# Pima Air and Space Bike



## Miq (Mar 18, 2019)

I was visiting the Pima Air and Space Museum near Tucson, AZ this past week and saw this bike display.  Thought I'd share it. 














The Pima Air and Space Museum is VERY COOL.  If you are near Tucson, you should try to see it.  Bikes aren't really the thing there, but the planes are insane...


----------



## Miq (Mar 18, 2019)

Like a real SR -71 Blackbird.


----------



## Miq (Mar 18, 2019)

t




You get the idea, but I haven't even scratched the surface of what they have there.....


----------



## Mercian (Mar 19, 2019)

Hi All,

the period photo shows USAAF Station 153, which is Framlingham, UK, a B17 base.

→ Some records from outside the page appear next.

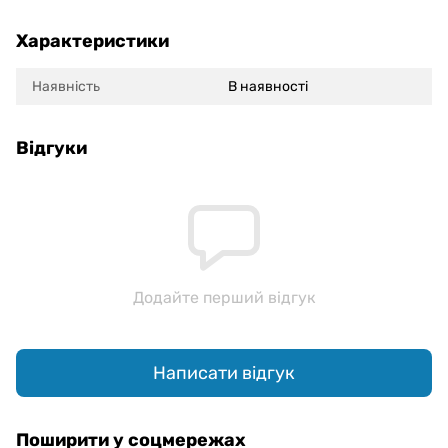
Характеристики
Наявність
В наявності
Відгуки
Додайте перший відгук
Написати відгук
Поширити у соцмережах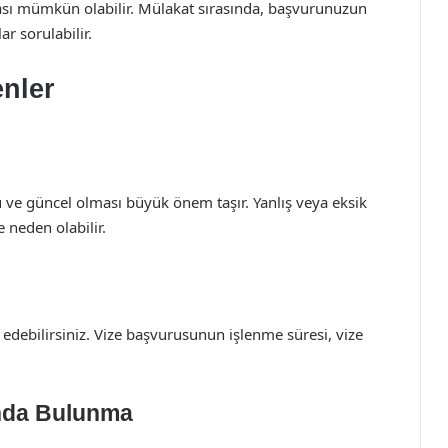
sı mümkün olabilir. Mülakat sırasında, başvurunuzun
ar sorulabilir.
enler
ve güncel olması büyük önem taşır. Yanlış veya eksik
 neden olabilir.
debilirsiniz. Vize başvurusunun işlenme süresi, vize
unda Bulunma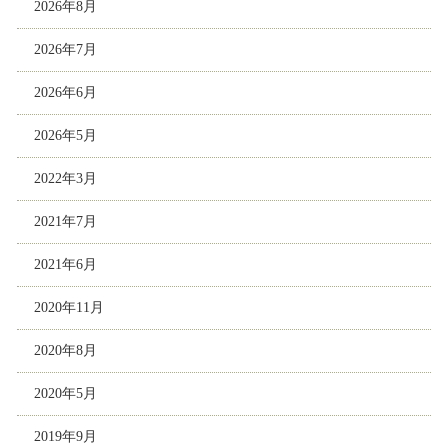
2026年8月
2026年7月
2026年6月
2026年5月
2022年3月
2021年7月
2021年6月
2020年11月
2020年8月
2020年5月
2019年9月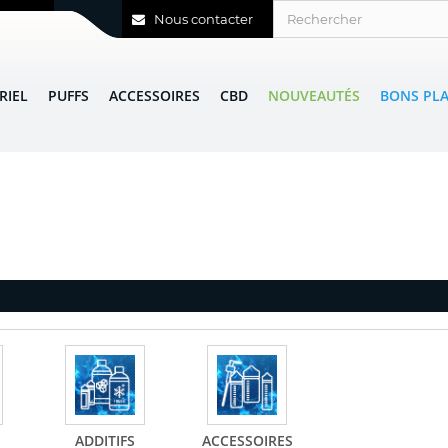
Nous contacter
RIEL
PUFFS
ACCESSOIRES
CBD
NOUVEAUTÉS
BONS PL
ADDITIFS
ACCESSOIRES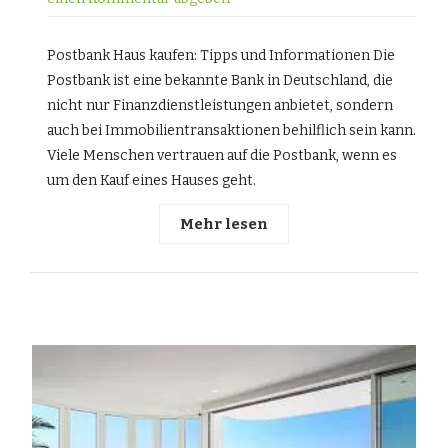
Postbank Haus kaufen: Tipps und Informationen Die
Postbank ist eine bekannte Bank in Deutschland, die
nicht nur Finanzdienstleistungen anbietet, sondern
auch bei Immobilientransaktionen behilflich sein kann.
Viele Menschen vertrauen auf die Postbank, wenn es
um den Kauf eines Hauses geht.
Mehr lesen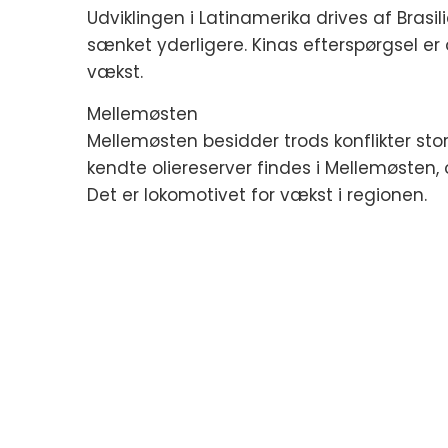
Udviklingen i Latinamerika drives af Brasil
sænket yderligere. Kinas efterspørgsel er 
vækst.
Mellemøsten
Mellemøsten besidder trods konflikter sto
kendte oliereserver findes i Mellemøsten, 
Det er lokomotivet for vækst i regionen.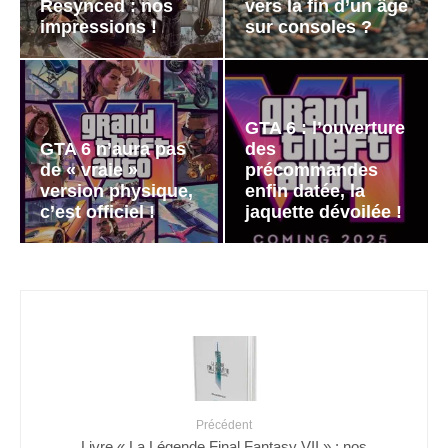
Resynced : nos
vers la fin d’un âge
impressions !
sur consoles ?
GTA 6 : l’ouverture
GTA 6 n’aura pas
des
de « vraie »
précommandes
version physique,
enfin datée, la
c’est officiel !
jaquette dévoilée !
Précédent
Livre « La Légende Final Fantasy VII » : nos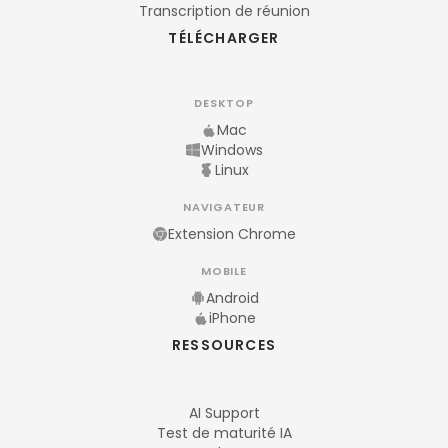
Transcription de réunion
TÉLÉCHARGER
DESKTOP
Mac
Windows
Linux
NAVIGATEUR
Extension Chrome
MOBILE
Android
iPhone
RESSOURCES
AI Support
Test de maturité IA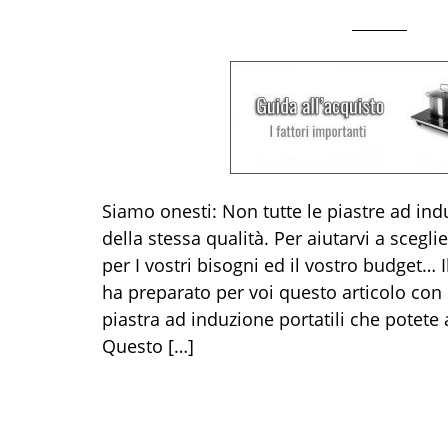
Siamo onesti: Non tutte le piastre ad ind
della stessa qualità. Per aiutarvi a scegli
per I vostri bisogni ed il vostro budget… 
ha preparato per voi questo articolo con u
piastra ad induzione portatili che potete
Questo […]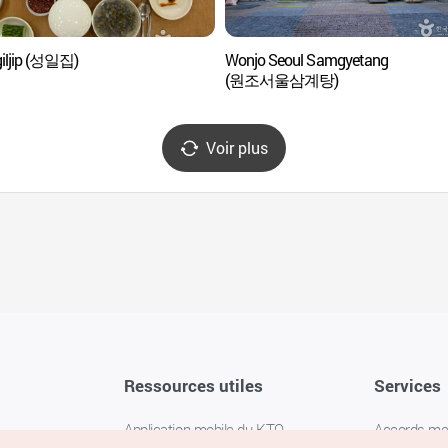
iljip (성일집)
Wonjo Seoul Samgyetang
(원조서울삼계탕)
Voir plus
Ressources utiles
Services
Application mobile du KTO
Accords m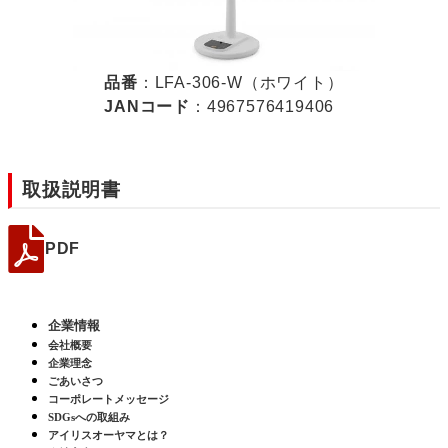
品番
：LFA-306-W（ホワイト）
JANコード
：4967576419406
取扱説明書
PDF
企業情報
会社概要
企業理念
ごあいさつ
コーポレートメッセージ
SDGsへの取組み
アイリスオーヤマとは？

https://en.wikipedia.org/wiki/RAF_Framlingham

It's a lot of bikes, but then an airfield establishment could easily be 3000 people. These bikes, when not stolen (a common complaint from the locals after the pubs closed), or privately purchased, were supplied  by the British to the US under 'Reverse Lend-Lease', which offset the amount of equipment needed to be shipped from the US to europe, and also the cost of Lend-Lease to the british.

To give you some idea of the number of bicycles involved, the '11th Report to Congress on Lend-Lease Operations', stated that up to July 31st 1943, 140,000 bicyles had been supplied by the British to US forces stationed in the UK. By 1945 this figure would have been many more. This is one reason for the relative scarcity of G519 in Europe, there was little need to ship them here. It may also be part of the reason for manufacture of G519 stopping in early 1944.

Best Regards,

Adrian


----------



## Miq (Mar 19, 2019)

@Mercian    Adrian, thank you for adding so much more detail to this thread!!


----------